My Sister phones from Canada.  She remarks on the clarity of the line.  I say that it is because we are much closer to her now.  She laughs and asks what the  shopping is like, then "Do you like living there?"  I reply in the affirmative.  I wonder if she believes me - I wonder if I do.

We go for a walk earlier than usual.  There are a lot of people at the stones today.  A large group of Spanish/American tourists are on top of the rocks, taking pictures, while a private tour guide is pointing various things out to a Japanese family.  A young French couple take photographs of each other leaning against the stones and someone has placed a bunch of wildflowers wrapped in Christmas paper in the cairn at the centre of the circle. I watch James running around, as usual, trying to hide behind a stone, his bright blue jacket and golden hair making his hiding place fairly obvious.  "Count to fourteen and then come and find me!" he shouts.

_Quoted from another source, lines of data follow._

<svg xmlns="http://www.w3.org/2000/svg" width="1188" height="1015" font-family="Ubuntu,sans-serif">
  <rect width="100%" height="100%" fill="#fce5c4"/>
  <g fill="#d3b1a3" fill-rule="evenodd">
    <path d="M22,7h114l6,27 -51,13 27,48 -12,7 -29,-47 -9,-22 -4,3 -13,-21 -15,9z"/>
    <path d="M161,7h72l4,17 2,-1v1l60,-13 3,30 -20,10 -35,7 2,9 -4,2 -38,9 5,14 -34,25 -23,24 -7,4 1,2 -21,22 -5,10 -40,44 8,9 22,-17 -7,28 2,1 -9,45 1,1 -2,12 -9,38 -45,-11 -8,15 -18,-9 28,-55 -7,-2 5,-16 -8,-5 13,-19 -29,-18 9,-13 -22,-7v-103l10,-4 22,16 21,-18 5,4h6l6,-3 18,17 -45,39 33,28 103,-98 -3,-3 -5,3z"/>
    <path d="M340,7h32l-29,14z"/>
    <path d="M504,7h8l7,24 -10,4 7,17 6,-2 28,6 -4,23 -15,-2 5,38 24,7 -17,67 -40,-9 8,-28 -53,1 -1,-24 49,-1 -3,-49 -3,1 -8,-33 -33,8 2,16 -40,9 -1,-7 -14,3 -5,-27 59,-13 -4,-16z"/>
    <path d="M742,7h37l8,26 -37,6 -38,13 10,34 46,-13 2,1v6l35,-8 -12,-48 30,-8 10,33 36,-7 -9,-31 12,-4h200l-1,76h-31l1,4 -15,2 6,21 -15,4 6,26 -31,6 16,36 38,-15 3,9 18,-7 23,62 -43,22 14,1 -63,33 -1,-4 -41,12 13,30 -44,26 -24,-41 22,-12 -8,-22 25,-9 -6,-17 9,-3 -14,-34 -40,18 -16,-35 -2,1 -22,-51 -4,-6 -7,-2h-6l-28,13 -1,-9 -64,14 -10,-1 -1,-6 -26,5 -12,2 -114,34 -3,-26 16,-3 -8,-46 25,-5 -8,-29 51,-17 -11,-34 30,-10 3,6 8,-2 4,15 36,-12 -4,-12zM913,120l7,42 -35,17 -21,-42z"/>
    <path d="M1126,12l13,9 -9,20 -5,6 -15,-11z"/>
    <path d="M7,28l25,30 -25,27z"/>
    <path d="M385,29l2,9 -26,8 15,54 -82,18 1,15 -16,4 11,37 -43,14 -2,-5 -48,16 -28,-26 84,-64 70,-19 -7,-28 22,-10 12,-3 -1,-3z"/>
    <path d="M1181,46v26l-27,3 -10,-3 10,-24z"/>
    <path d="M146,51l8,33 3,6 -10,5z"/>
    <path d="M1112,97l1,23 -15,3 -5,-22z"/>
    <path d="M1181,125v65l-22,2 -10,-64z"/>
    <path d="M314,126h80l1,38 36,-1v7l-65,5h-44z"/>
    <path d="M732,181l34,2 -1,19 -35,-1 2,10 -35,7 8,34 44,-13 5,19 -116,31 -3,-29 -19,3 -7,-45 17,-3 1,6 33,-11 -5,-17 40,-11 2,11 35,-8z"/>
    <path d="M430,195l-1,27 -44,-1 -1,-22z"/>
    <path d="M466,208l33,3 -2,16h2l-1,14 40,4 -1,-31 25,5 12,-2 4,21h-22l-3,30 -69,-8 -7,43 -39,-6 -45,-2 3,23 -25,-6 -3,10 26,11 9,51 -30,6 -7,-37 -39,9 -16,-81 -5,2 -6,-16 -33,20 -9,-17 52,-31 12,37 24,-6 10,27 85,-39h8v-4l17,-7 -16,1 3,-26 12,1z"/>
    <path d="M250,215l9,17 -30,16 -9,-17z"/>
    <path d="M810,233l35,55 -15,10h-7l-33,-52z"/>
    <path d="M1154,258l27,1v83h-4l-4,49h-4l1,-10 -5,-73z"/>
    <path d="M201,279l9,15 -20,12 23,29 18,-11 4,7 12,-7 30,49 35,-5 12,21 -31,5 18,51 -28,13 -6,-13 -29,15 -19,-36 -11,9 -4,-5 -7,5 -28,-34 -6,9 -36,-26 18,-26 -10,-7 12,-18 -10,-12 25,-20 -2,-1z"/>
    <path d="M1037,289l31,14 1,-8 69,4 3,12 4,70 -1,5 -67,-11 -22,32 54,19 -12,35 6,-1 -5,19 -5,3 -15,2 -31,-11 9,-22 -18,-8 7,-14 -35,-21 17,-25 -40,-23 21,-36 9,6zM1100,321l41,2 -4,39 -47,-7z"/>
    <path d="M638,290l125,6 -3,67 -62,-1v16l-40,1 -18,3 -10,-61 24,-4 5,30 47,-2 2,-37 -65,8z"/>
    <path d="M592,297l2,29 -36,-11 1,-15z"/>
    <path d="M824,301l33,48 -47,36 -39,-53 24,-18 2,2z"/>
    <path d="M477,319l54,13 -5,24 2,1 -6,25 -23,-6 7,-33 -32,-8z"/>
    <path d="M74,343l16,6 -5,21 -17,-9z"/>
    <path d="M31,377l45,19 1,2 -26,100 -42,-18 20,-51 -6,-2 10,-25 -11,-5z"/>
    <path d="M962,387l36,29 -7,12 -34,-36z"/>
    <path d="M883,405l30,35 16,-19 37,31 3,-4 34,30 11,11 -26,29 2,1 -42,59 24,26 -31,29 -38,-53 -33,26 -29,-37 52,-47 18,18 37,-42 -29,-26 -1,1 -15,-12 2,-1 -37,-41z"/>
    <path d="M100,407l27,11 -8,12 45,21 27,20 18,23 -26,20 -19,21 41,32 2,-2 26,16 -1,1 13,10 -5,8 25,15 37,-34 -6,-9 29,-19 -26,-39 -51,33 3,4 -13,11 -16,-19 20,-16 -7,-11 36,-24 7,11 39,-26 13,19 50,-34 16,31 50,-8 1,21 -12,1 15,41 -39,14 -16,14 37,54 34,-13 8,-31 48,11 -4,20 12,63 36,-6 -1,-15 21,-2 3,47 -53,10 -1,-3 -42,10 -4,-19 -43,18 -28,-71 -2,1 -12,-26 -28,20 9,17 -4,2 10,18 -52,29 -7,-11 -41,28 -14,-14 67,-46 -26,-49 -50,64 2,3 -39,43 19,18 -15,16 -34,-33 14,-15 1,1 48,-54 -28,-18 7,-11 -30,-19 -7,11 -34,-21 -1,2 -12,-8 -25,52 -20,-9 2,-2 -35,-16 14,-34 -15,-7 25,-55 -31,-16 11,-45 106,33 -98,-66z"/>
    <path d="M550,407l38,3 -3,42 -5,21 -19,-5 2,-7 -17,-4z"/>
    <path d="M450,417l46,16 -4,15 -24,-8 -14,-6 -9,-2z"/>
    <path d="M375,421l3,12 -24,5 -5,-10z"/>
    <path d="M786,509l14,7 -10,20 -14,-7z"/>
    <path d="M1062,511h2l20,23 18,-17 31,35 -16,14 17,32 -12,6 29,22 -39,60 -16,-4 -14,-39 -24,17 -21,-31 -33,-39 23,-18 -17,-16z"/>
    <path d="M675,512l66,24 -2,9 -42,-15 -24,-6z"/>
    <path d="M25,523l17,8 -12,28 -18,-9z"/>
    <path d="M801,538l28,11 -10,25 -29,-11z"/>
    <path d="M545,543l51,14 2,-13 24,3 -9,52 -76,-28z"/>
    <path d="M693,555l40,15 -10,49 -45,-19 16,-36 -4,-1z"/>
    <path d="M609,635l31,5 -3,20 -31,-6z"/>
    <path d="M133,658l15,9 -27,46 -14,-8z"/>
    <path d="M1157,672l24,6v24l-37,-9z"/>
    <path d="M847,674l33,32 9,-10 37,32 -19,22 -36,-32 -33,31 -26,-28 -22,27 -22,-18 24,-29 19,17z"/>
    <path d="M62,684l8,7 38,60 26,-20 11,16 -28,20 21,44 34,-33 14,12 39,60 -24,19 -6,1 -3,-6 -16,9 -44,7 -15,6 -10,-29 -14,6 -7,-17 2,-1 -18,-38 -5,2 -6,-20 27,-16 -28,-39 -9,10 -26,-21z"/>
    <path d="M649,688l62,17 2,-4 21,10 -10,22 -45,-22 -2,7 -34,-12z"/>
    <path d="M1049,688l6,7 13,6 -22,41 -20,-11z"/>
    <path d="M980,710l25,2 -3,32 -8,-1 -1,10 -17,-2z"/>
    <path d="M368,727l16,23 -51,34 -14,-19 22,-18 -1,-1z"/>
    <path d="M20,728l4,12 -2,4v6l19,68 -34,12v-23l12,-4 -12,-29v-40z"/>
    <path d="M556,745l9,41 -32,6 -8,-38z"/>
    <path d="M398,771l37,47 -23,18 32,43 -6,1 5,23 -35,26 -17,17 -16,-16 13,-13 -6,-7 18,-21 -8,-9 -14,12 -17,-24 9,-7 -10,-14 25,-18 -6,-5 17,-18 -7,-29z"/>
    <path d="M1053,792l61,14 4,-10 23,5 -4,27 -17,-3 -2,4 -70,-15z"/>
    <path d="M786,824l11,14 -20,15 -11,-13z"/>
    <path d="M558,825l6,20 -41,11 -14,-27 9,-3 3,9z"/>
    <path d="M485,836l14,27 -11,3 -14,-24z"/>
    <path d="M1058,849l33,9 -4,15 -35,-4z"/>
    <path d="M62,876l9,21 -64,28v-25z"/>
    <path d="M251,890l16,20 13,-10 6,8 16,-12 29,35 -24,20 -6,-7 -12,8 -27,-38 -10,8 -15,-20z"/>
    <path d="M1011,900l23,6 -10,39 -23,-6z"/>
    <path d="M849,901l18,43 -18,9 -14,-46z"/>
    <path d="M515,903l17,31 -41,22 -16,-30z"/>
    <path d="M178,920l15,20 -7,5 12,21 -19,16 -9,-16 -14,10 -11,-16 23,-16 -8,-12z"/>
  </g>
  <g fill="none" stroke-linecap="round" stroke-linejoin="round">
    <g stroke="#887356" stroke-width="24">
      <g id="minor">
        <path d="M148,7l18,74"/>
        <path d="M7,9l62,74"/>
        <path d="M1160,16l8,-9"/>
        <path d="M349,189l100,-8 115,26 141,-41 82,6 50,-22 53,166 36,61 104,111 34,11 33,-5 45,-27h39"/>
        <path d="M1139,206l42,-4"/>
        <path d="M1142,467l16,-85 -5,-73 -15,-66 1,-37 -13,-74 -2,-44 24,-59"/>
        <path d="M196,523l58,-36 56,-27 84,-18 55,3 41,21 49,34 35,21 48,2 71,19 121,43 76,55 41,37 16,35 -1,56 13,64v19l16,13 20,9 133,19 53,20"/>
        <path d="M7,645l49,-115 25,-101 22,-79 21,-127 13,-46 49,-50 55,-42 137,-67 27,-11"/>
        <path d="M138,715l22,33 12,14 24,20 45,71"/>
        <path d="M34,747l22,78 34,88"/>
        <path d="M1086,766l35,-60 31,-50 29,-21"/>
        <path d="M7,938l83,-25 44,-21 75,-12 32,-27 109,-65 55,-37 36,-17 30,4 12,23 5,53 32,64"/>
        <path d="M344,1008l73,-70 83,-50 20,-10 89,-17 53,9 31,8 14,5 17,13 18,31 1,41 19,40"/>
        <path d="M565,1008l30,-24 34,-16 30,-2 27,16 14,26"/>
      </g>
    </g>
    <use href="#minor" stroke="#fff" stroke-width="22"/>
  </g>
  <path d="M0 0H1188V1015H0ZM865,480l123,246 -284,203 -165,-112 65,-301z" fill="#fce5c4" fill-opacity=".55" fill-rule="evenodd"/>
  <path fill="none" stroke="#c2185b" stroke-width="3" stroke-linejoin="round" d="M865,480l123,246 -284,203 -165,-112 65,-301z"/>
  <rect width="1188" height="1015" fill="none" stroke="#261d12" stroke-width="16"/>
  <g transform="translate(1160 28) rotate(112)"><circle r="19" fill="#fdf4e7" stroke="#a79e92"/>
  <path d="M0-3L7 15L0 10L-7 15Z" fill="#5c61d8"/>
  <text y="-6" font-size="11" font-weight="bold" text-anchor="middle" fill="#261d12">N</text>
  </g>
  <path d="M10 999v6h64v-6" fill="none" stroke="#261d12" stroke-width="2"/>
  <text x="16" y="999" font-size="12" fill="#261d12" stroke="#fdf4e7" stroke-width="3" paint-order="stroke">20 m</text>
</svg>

We climb up to sit on the rocks and observe the people moving around - Big Daddy Sheep is grazing beside us - not even pausing to look up, such is his enjoyment of the summer grass.  We sit for a while, as James searches, unsuccessfully  for baby rabbits.  A large boat is anchored in the bay and we watch as a smaller craft detaches and heads for the shore. Another group of young people head up the hill and we see them stop and take in their first view of the monument.  I love to see people enjoying this space. A tiny something inside shifts, imperceptibly  and I begin to feel a bit better. I want to tell everyone - "I live here!"  Instead I remember that dinner is cooking in the oven and I am hungry. As I set the table on our return, I root around in some of the unopened boxes and find the new cutlery I had bought for this house. Yes, it is time to start living in the present.

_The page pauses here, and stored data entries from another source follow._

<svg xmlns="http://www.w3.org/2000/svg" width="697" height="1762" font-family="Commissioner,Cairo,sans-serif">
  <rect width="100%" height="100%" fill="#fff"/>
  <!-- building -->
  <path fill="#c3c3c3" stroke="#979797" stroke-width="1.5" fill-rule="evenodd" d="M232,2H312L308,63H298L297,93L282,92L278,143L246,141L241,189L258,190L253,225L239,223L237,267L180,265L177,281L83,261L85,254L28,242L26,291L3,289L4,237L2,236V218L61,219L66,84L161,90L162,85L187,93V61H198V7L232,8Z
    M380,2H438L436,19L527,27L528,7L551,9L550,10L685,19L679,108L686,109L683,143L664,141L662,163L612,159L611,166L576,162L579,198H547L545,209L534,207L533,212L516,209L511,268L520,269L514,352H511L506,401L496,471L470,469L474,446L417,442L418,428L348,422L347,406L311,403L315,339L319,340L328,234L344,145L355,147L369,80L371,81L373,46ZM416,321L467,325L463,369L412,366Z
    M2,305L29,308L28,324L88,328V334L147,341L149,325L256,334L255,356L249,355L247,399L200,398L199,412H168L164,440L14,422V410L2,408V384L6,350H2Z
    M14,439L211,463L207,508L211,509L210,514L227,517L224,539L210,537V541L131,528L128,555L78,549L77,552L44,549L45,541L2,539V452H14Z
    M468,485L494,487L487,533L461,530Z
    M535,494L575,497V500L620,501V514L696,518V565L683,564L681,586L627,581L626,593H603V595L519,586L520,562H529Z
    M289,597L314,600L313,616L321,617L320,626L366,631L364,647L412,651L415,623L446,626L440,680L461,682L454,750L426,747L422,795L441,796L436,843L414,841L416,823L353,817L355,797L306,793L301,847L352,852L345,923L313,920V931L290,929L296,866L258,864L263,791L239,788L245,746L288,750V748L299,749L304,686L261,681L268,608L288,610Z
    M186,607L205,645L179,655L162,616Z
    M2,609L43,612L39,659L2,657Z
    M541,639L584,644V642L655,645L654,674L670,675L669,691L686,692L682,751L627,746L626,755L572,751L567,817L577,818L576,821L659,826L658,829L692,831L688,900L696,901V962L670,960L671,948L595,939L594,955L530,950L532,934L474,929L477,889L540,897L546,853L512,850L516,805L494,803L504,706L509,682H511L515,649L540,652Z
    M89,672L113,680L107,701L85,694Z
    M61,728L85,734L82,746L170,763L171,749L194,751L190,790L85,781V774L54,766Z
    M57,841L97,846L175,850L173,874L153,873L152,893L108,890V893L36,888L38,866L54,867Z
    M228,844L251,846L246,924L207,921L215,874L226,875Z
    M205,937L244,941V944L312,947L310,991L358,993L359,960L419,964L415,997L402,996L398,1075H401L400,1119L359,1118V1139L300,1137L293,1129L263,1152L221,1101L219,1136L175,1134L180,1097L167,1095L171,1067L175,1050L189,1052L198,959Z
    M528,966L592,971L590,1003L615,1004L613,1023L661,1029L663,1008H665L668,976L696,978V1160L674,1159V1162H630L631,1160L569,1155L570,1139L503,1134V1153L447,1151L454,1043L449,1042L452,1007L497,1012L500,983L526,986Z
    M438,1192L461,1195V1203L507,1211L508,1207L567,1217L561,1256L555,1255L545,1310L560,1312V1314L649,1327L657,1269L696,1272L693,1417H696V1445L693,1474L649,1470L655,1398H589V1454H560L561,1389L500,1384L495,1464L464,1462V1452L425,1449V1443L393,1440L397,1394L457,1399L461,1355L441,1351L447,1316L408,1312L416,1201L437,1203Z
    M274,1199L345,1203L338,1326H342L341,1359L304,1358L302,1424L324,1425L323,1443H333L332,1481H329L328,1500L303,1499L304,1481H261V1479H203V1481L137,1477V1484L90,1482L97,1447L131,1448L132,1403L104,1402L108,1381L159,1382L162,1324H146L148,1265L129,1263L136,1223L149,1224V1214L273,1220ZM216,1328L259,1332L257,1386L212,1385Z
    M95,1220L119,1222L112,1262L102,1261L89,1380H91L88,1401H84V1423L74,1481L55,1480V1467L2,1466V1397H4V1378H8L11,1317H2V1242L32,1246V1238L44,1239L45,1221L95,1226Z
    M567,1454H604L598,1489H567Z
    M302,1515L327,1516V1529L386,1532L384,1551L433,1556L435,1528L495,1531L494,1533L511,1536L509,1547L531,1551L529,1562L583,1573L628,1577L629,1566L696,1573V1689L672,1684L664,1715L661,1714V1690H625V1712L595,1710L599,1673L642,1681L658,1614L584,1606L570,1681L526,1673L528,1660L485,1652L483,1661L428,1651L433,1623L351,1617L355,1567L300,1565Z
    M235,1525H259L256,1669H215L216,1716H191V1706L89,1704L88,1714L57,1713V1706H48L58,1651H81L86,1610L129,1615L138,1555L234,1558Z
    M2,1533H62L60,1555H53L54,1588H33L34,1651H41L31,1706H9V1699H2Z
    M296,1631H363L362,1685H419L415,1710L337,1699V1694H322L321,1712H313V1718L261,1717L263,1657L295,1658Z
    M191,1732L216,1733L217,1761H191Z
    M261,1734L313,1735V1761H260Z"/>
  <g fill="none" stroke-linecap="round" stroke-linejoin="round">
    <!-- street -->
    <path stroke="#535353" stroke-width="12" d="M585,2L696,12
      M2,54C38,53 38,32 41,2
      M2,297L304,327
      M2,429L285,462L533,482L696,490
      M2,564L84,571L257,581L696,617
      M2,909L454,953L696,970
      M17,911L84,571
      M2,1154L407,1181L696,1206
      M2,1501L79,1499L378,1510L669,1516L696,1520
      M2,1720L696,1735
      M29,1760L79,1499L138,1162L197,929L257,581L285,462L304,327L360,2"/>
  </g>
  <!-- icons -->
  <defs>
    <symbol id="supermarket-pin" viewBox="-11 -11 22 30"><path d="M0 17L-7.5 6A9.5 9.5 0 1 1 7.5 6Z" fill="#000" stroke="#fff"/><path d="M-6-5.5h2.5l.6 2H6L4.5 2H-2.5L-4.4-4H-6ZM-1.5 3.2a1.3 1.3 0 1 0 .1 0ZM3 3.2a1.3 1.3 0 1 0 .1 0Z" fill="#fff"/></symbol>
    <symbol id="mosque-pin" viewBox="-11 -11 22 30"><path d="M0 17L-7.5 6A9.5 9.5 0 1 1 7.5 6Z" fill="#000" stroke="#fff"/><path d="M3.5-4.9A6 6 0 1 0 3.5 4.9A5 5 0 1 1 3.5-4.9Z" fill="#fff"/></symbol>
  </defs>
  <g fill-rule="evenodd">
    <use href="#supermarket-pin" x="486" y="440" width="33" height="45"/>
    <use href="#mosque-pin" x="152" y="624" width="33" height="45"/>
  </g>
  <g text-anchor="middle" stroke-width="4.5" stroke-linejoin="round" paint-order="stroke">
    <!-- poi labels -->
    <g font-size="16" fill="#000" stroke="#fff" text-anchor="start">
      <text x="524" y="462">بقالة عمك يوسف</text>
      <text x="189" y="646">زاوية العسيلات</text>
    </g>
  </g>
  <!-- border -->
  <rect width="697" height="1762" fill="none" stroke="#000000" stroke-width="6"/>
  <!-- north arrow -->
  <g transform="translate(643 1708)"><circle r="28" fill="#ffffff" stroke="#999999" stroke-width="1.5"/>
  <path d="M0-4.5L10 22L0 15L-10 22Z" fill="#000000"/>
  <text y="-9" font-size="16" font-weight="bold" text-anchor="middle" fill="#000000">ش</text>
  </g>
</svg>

We were recently back down at the old house for a week, catching up on various bits of business and loading the truck with more things for the return journey.  While we were there, Kenneth and his girlfriend took a trip up to see the house and explore the Island.  Our paths crossed briefly on our return as we disembarked the ferry just as they were boarding.  A quick hug in the terminal building waiting room and they were off.  He looked so grown up, confident, his own man. and I felt that pang of loss that happens when you realise your child is no longer yours alone.  Back at the house I could sense his presence and felt a huge emptiness, which gave way to tears. I missed him - really missed him, and wanted to be home.

Connection - that's what is missing. We have removed ourselves from hundreds of year of family - of instinctive knowing of a place and people. Recognising the faces - knowing the stories, being part of another's history - this place holds none of that. The home I was pining for is no longer there. It exists in my mind - a recollection of different times, different scenarios  different people - the pain of nostalgia.  Home is made from memories, conversations, meals, joys, sorrows - all those things-  not waxed wood floors and vintage pillowslips.  I know Kenneth and Louise will be back here - as will our daughters. James will grow up here and his all his childhood memories will be of Lewis.  My grandchildren will come on extended holidays, friends and neighbours will drop by.  Home Making is a slow business - it takes time and energy and love, but like the fabric on tomorrow's shopping list, we will weave ourselves - thread by thread into the warp and weft of this place.